Thanks, M! In fact, my spouse does work at my institution and is going up for early tenure soon. If we were going to try to negotiate a lectureship, do you think it would be better to do that now (ideally with an outside offer) or at the end of my TT contract (in 4 years)?

Otherwise, it sounds like there's not a lot of flexibility to shift positions once on the TT? Either you get tenure or you leave the institution?

Higher Ed Admin

Well, there are a lot of administrative positions that probably don’t require you to have tenure. If you want to be dean or provost, then yes. But if you want to be director of special projects at your university, writing center director, assistant dean of your college, or anything else like that, I don’t think anyone will care about your tenure status. You could apply for open staff positions that interest you instead of trying to get your current position converted into something else. Then, you could adjunct for your old department if you still want to teach. It depends on the kind of administrative role you want.

Hope to help

I have seen a lot of people get in administration through student life---dean of student life does not require a TT appointment, at least at my university. Check out student affairs and don't be afraid to start lower (e.g., Director of Student Activities).

admin

Just to clarify ... certainly where I have worked, people who work in student life, etc., do not come from TT lines, or do not need to be in one. But they also cannot teach. That is, they cannot teach in a discipline - they might teach courses on student success at college. But it would be the end of a philosophy career.
If you get tenure, then you can hold your place at the table, and speak your mind. You can really make a big difference ... for your department, and for the discipline.

R1 Department Chair

For background, I teach at large, public R1 (but not the flagship campus) and have done a lot of faculty type administrative work. The NTT position possibility and the administrative position possibility present some different and some shared issues. One reason that departments might be reluctant to move someone from a TT line to NTT line is that they might feel that they have essentially given up a TT track position and TT positions are valuable in ways that NTT positions often aren't. If you get denied tenure and leave they might be authorized for a TT search to replace you. If you abandon tenure and teach the same courses in a NTT position it will be harder to justify replacing you with someone on the tenure track.

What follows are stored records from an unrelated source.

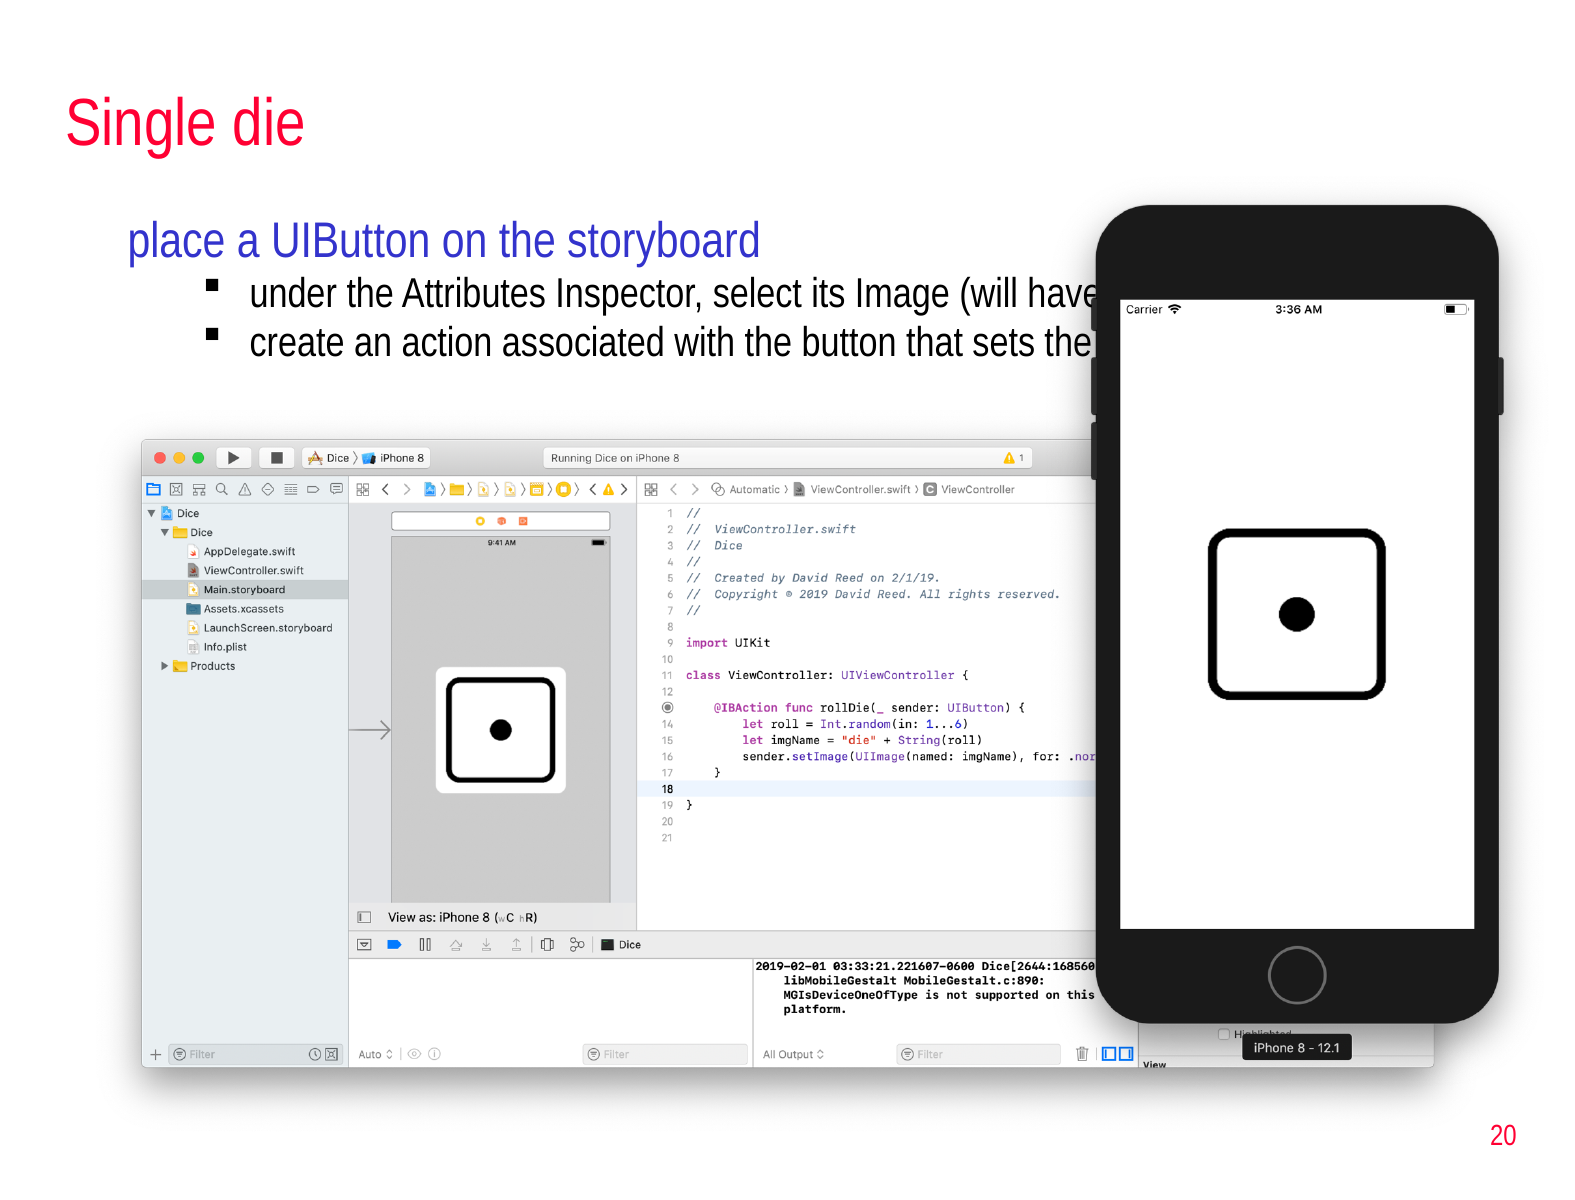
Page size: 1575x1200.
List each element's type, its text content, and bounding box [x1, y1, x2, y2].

list place a UIButton on the storyboard under the Attributes Inspector, select its Image (will have die1, …, die6 as options) create an action associated with the button that sets the image when clicked [112, 200, 1027, 313]
slide_number 20 [1203, 1101, 1532, 1174]
picture [88, 167, 1561, 1138]
title Single die [50, 62, 1538, 175]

My university is full of administrative positions that do not require a tenure track appointment. The top jobs (Associate Dean, Dean and higher) are reserved for tenure track faculty but there are plenty of other substantial roles that don't have this requirement. The problem is that as a faculty member, unless you have been involved in administration outside the department, you may not have the kind of documented track record that they are looking for in hiring into these positions. So the only jobs you may be eligible for and/or a strong candidate for might be relatively low level positions.

You are probably aware of this but both the administrative route and the NTT route will probably involve a significant pay cut. Since negative tenure reviews are often somewhat traumatic many institutions may be reluctant to keep a possibly disgruntled former faculty member on in a different role. This might be a reason to start working on this before tenure. It's a little delicate, however, how to approach this. It would really help to start exploring options and talking to people about what you would have to do to make yourself attractive in an administrative role. But if you still are considering undergoing a tenure review then doing those kinds of things might create a perception of you that will make obtaining tenure harder.